GrapheneOS se va de Francia: privacidad bajo sospecha

En un movimiento poco común pero muy revelador, GrapheneOS, uno de los sistemas operativos móviles más seguros del mundo, ha abandonado Francia.
¿Motivo? El mismo de siempre: miedo, ignorancia y criminalización de la privacidad.
La polémica: del anonimato al banquillo
Todo comenzó cuando la policía judicial francesa filtró un informe acusando a GrapheneOS de ser el sistema favorito de redes criminales para ocultar sus comunicaciones.
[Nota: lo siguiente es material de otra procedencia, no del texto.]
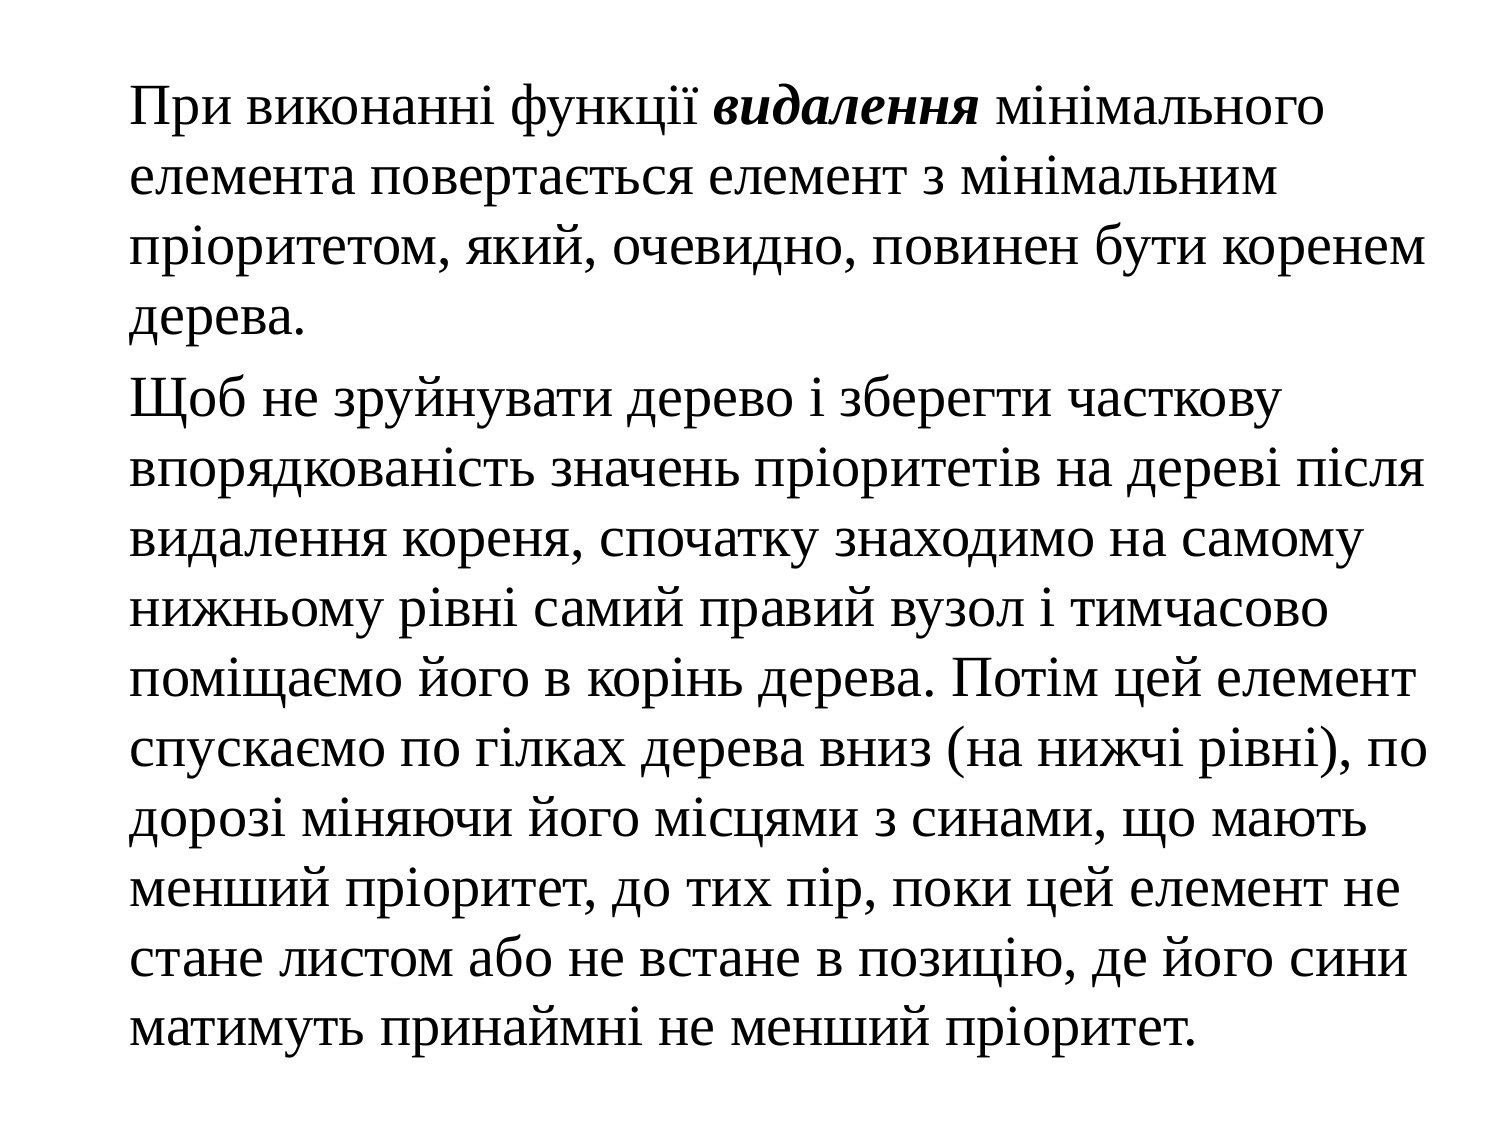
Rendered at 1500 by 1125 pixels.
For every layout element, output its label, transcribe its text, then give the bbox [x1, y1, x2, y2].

list При виконанні функції видалення мінімального елемента повертається елемент з мінімальним пріоритетом, який, очевидно, повинен бути коренем дерева. Щоб не зруйнувати дерево і зберегти часткову впорядкованість значень пріоритетів на дереві після видалення кореня, спочатку знаходимо на самому нижньому рівні самий правий вузол і тимчасово поміщаємо його в корінь дерева. Потім цей елемент спускаємо по гілках дерева вниз (на нижчі рівні), по дорозі міняючи його місцями з синами, що мають менший пріоритет, до тих пір, поки цей елемент не стане листом або не встане в позицію, де його сини матимуть принаймні не менший пріоритет. [0, 58, 1500, 1125]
Los medios hicieron el resto: titulares llamativos, cero contexto y una narrativa tóxica que vincula cifrado con crimen.
El mensaje implícito: si usas privacidad fuerte, algo ocultas.
La respuesta de GrapheneOS
Lejos de doblegarse, el equipo de GrapheneOS decidió tomar medidas drásticas:
- Retiraron todos sus servidores de Francia (alojados en OVHcloud).
- Migraron su infraestructura a Canadá, Alemania y EE. UU.
- Rotaron claves criptográficas y reforzaron protocolos de seguridad.
- Anunciaron que ningún miembro del equipo viajará ni operará desde Francia.
¿Y los usuarios franceses? El sistema sigue funcionando, pero sin soporte local. Bye bye comunidad.
Cifrado = delito, según algunos
Este caso pone sobre la mesa un viejo debate: ¿puede el cifrado seguir siendo legal si también lo usan los malos?
Según esa lógica absurda, también habría que ilegalizar cuchillos de cocina o coches rápidos. Pero ya sabemos que cuando el control está en juego, la razón estorba.
Lo que está en juego
Lo que está ocurriendo en Francia es preocupante:
- Se están demonizando herramientas de privacidad legítimas.
- Se está empujando a los desarrolladores a exiliarse digitalmente.
- Se está normalizando la idea de que el Estado debe tener siempre una puerta trasera.
Esto no va solo de un sistema operativo. Va de qué tipo de tecnología queremos: una que nos proteja, o una que nos vigile.
¿Y tú qué opinas? ¿Debe el software protegernos incluso cuando molesta al poder?